### Supplied data
——————
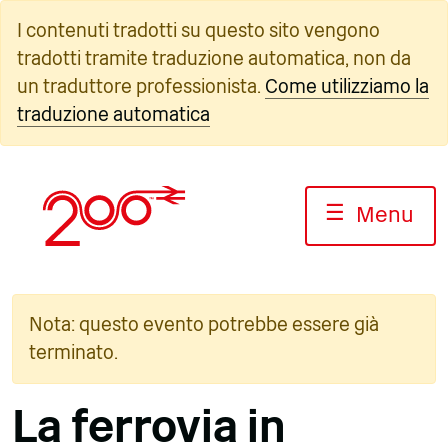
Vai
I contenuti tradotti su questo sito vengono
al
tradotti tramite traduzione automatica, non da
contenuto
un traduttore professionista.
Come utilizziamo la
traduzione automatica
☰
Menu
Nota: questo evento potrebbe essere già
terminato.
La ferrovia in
——————
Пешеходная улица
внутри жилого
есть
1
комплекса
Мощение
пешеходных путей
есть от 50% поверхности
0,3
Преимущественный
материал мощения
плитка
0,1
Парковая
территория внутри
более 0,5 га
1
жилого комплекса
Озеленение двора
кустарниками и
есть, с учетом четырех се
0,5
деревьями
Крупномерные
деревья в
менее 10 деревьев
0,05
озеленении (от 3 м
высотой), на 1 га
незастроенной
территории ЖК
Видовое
——————
### What the task requires
Pick out each line of the records that contains the string "traduzione" and copy those lines. Case counts.

### Response to the task
tradotti tramite traduzione automatica, non da
traduzione automatica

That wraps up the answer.